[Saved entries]
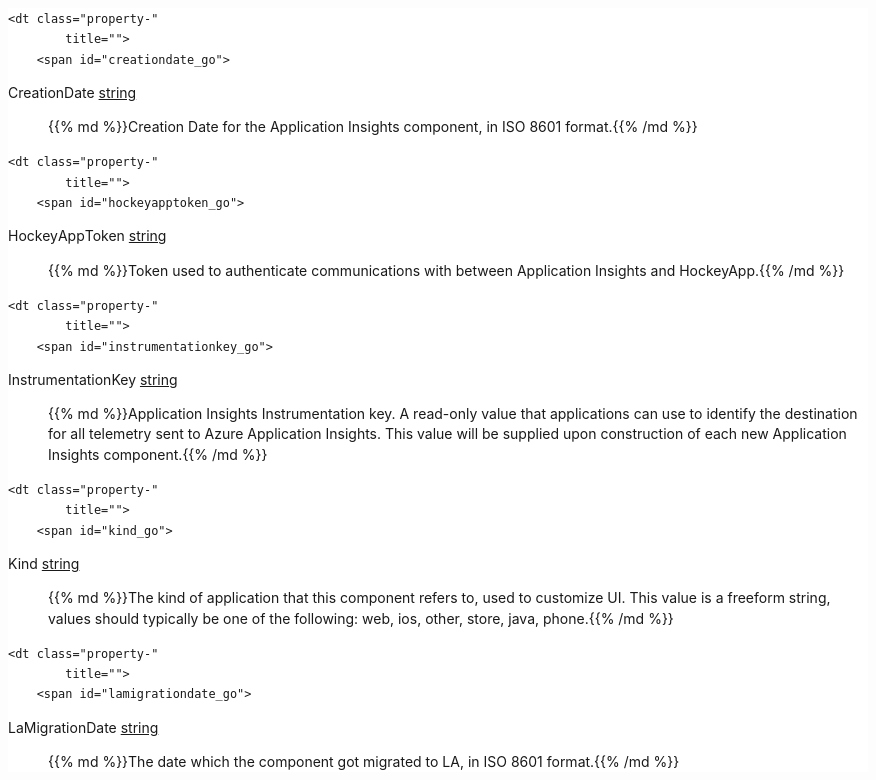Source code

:     <dt class="property-"
            title="">
        <span id="creationdate_go">
<a href="#creationdate_go" style="color: inherit; text-decoration: inherit;">Creation<wbr>Date</a>
</span> 
        <span class="property-indicator"></span>
        <span class="property-type"><a href="https://golang.org/pkg/builtin/#string">string</a></span>
    </dt>
    <dd>{{% md %}}Creation Date for the Application Insights component, in ISO 8601 format.{{% /md %}}</dd>

    <dt class="property-"
            title="">
        <span id="hockeyapptoken_go">
<a href="#hockeyapptoken_go" style="color: inherit; text-decoration: inherit;">Hockey<wbr>App<wbr>Token</a>
</span> 
        <span class="property-indicator"></span>
        <span class="property-type"><a href="https://golang.org/pkg/builtin/#string">string</a></span>
    </dt>
    <dd>{{% md %}}Token used to authenticate communications with between Application Insights and HockeyApp.{{% /md %}}</dd>

    <dt class="property-"
            title="">
        <span id="instrumentationkey_go">
<a href="#instrumentationkey_go" style="color: inherit; text-decoration: inherit;">Instrumentation<wbr>Key</a>
</span> 
        <span class="property-indicator"></span>
        <span class="property-type"><a href="https://golang.org/pkg/builtin/#string">string</a></span>
    </dt>
    <dd>{{% md %}}Application Insights Instrumentation key. A read-only value that applications can use to identify the destination for all telemetry sent to Azure Application Insights. This value will be supplied upon construction of each new Application Insights component.{{% /md %}}</dd>

    <dt class="property-"
            title="">
        <span id="kind_go">
<a href="#kind_go" style="color: inherit; text-decoration: inherit;">Kind</a>
</span> 
        <span class="property-indicator"></span>
        <span class="property-type"><a href="https://golang.org/pkg/builtin/#string">string</a></span>
    </dt>
    <dd>{{% md %}}The kind of application that this component refers to, used to customize UI. This value is a freeform string, values should typically be one of the following: web, ios, other, store, java, phone.{{% /md %}}</dd>

    <dt class="property-"
            title="">
        <span id="lamigrationdate_go">
<a href="#lamigrationdate_go" style="color: inherit; text-decoration: inherit;">La<wbr>Migration<wbr>Date</a>
</span> 
        <span class="property-indicator"></span>
        <span class="property-type"><a href="https://golang.org/pkg/builtin/#string">string</a></span>
    </dt>
    <dd>{{% md %}}The date which the component got migrated to LA, in ISO 8601 format.{{% /md %}}</dd>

WHAT IS EXPECTED:
If a line in the entries holds the string "decoration", copy it.

EXPECTED ANSWER:
<a href="#creationdate_go" style="color: inherit; text-decoration: inherit;">Creation<wbr>Date</a>
<a href="#hockeyapptoken_go" style="color: inherit; text-decoration: inherit;">Hockey<wbr>App<wbr>Token</a>
<a href="#instrumentationkey_go" style="color: inherit; text-decoration: inherit;">Instrumentation<wbr>Key</a>
<a href="#kind_go" style="color: inherit; text-decoration: inherit;">Kind</a>
<a href="#lamigrationdate_go" style="color: inherit; text-decoration: inherit;">La<wbr>Migration<wbr>Date</a>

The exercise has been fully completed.